Wenn ich in die Arztrolle schlüpfe, dann bin ich oft auch anders. Ich merke, dass auch viel dabei Schauspielerei ist und ich wundere mich manchmal, wie gut das in dem Moment klappt.

Wie redet man mit einer suizidalen Jugendlichen, wenn es gestern noch zur Debatte stand, ob ich nicht selbst notfallmäßig in die Klinik fahre und ich die ganze Woche über  verzweifelt versucht habe, im PSZ einen Termin zu bekommen? Aber in dem Moment geht es nur um den Patienten und dann erklärst Du, dass jedes Individuum wichtig ist und dass sich einfach so viel ändern kann und man noch so viel erleben kann, was man jetzt noch gar nicht ahnt. „Die Dinge sind doch auch immer veränderbar“, bediene ich mich an einem der Standardsätze eines Arztes, den ich bei einer Famulatur kennen gelernt habe. Und Du versuchst das einfach nur mit diesem Menschen, den Du im Grunde gar nicht kennst auszuhalten, einfach nur da zu sein, daneben zu sitzen, auch mal zu Schweigen für den Moment.

Du wartest, bis sie etwas sagt, hörst die gestammelten Sätze an, wartest, bis sie weiter reden kann. „Es ist alles okay“, hörst Du Dich sagen. „Lass Dir Zeit.“ Du versuchst alles richtig zu machen, in dem Moment die Person zu sein, die Du Dir selbst in Krisen wünschen würdest.



Mein Handy klingelt. Meine Freundin ruft an. Die, über die ich gestern schrieb. Was in den nächsten 10 Minuten und 8 Sekunden folgt ist eine Person, die ich so noch nie erlebt habe. Sie brüllt ins Telefon, jedenfalls muss ich es ein Stück weg von meinem Ohr halten, obwohl es laut im Bus ist.

Es geht um gestern Abend, darum, dass sie nicht wusste, ob ich heute Morgen noch lebe, dass es die beschissenste Idee seit langem war für das Praktikum zurück in mein Elternhaus zu gehen, dass sie die Nacht nicht geschlafen habe und ich irgendwie weg von den Menschen gehe, die mich mögen.

„Glaubst Du ich habe besonders gut geschlafen nach den Ankündigungen gestern?“, hätte ich am liebsten zurück gefragt, aber für so etwas bin ich natürlich zu schüchtern und dann bleibt mit nur das ja sagen übrig.



In Teilen kann ich sie verstehen, auch wenn es bei mir immer empfindlich auf die Stimmung drückt, wenn Menschen so laut werden.

Und trotzdem glaube ich, dass dieses Praktikum genau dort für mich richtig war. Ich hatte so viele schöne Begegnungen und kannte auch noch viele Menschen von damals. Ich habe viel erlebt und durfte echt viel machen. Das hat mir so viel mehr gebracht, als wenn ich das Praktikum an der Uni gemacht hätte.



Wie geht es jetzt weiter für mich?

Ich weiß es noch nicht.
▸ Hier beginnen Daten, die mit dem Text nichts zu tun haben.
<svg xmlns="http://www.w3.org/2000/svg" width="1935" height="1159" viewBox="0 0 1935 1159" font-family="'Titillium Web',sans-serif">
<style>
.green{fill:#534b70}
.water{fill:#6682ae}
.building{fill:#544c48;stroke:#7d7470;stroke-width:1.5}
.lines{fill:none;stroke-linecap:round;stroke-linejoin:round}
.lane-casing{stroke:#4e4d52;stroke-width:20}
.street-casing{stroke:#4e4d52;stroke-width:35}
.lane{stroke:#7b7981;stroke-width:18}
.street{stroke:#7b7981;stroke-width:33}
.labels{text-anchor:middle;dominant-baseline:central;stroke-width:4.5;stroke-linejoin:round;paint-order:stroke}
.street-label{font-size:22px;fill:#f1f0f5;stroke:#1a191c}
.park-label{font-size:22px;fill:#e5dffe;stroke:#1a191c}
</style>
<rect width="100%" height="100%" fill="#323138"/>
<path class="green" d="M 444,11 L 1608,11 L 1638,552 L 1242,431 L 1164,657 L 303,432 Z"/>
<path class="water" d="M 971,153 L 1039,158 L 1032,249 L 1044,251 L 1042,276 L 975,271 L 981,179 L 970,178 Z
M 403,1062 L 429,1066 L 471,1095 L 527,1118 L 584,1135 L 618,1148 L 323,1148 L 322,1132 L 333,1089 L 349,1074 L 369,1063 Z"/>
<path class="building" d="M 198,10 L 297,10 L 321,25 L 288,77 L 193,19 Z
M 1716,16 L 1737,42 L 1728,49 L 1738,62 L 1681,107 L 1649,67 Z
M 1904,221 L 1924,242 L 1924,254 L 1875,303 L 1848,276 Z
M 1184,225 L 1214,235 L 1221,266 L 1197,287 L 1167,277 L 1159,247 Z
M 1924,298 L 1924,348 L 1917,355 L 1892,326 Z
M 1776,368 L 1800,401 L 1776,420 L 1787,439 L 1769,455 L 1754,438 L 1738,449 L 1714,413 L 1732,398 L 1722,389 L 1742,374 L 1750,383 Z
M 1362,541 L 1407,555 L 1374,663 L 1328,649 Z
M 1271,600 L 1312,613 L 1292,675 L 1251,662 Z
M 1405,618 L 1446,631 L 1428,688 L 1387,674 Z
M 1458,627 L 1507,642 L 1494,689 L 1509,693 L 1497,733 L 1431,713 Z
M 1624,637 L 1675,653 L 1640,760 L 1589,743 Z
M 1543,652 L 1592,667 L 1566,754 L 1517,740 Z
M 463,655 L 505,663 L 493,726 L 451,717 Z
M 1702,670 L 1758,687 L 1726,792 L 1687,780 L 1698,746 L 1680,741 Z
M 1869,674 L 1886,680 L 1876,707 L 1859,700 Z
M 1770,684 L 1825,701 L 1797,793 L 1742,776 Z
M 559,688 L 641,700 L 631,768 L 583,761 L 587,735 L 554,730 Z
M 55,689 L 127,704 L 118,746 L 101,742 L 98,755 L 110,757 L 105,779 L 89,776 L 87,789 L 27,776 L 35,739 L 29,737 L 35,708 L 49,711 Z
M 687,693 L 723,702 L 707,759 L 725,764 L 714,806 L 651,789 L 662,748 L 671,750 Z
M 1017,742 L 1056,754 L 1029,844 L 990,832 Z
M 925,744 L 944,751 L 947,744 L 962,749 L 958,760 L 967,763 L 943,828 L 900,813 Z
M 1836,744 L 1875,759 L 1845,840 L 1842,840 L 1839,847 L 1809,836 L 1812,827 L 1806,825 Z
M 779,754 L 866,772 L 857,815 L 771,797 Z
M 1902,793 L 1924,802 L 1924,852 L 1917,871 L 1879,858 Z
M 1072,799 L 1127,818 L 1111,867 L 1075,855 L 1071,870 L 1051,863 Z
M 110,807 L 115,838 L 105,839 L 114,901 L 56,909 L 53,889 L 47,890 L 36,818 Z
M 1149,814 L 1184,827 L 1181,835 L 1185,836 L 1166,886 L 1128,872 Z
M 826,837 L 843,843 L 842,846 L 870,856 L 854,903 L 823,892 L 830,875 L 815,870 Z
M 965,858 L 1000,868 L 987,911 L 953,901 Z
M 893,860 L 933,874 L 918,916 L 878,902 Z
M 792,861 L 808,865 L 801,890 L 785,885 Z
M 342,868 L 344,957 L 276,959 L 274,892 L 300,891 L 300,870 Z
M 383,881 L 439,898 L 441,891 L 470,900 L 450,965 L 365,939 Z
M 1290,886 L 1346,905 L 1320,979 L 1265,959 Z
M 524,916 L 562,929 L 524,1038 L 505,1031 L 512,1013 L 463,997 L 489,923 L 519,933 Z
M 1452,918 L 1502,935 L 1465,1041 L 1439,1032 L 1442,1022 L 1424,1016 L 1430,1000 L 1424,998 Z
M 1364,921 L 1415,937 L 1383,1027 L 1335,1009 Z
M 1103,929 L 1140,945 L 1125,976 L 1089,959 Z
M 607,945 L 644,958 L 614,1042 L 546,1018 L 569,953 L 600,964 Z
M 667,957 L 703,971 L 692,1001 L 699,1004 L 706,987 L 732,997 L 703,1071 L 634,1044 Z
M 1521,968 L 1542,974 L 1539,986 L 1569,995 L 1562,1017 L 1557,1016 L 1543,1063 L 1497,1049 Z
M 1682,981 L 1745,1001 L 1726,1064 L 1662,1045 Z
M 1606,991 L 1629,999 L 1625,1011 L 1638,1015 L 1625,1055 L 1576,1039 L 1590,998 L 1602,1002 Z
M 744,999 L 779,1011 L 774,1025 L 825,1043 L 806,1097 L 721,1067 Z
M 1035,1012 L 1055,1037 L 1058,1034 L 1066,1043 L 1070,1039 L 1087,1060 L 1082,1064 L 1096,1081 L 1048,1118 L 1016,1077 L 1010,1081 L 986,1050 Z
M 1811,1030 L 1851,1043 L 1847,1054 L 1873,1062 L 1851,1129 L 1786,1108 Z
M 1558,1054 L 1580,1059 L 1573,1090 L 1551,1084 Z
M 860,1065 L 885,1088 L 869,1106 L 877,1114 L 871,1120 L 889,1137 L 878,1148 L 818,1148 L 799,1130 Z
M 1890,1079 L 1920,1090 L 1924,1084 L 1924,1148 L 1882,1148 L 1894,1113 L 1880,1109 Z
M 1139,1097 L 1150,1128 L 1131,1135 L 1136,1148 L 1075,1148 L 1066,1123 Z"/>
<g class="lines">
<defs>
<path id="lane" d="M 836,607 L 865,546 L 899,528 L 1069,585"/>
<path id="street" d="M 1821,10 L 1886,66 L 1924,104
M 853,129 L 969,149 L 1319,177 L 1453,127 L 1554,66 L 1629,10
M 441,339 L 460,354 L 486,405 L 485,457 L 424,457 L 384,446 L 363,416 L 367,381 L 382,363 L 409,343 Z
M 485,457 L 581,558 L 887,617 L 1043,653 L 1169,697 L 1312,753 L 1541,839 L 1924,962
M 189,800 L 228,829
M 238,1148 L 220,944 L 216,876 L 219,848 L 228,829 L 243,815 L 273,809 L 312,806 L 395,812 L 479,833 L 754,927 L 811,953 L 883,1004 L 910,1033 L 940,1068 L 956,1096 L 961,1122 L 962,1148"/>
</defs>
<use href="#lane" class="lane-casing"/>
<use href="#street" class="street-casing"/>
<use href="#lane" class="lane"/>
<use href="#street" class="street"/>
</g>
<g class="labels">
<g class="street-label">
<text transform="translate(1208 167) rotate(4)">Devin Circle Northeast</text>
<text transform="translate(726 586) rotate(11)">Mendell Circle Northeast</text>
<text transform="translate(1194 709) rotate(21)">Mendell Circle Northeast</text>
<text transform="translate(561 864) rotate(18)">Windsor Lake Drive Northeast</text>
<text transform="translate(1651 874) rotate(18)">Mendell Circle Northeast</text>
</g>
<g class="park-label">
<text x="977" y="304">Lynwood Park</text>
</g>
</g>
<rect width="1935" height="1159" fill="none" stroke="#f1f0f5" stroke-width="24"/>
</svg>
Erstmal gilt es das Wochenende zu überleben. Alles ziehen am mir. Meine Schwester möchte, dass ich ihr bleibe und droht sonst mit Essverweigerung. Mein Papa möchte, dass ich zurück an meinen Wohnort gehe, ebenso meine Freundin und meine Vermieterin.



Keine Ahnung, wie sich das alles entwickeln wird. Balancieren zwischen den Welten ist angesagt. Keine einfache Aufgabe.